▶ _Task description_
From the line containing "929 699 10.65" down to the last line of the records below, copy every line exactly. Leave out everything before it.

▶ _Supplied material_

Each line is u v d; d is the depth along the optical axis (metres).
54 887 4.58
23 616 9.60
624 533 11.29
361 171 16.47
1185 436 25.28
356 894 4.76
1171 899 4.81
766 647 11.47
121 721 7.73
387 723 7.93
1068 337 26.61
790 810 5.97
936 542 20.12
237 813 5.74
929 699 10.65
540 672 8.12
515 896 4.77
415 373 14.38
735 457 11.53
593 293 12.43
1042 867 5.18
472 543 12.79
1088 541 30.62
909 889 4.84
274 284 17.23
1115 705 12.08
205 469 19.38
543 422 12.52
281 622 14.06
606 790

▶ _Exercise output_
929 699 10.65
540 672 8.12
515 896 4.77
415 373 14.38
735 457 11.53
593 293 12.43
1042 867 5.18
472 543 12.79
1088 541 30.62
909 889 4.84
274 284 17.23
1115 705 12.08
205 469 19.38
543 422 12.52
281 622 14.06
606 790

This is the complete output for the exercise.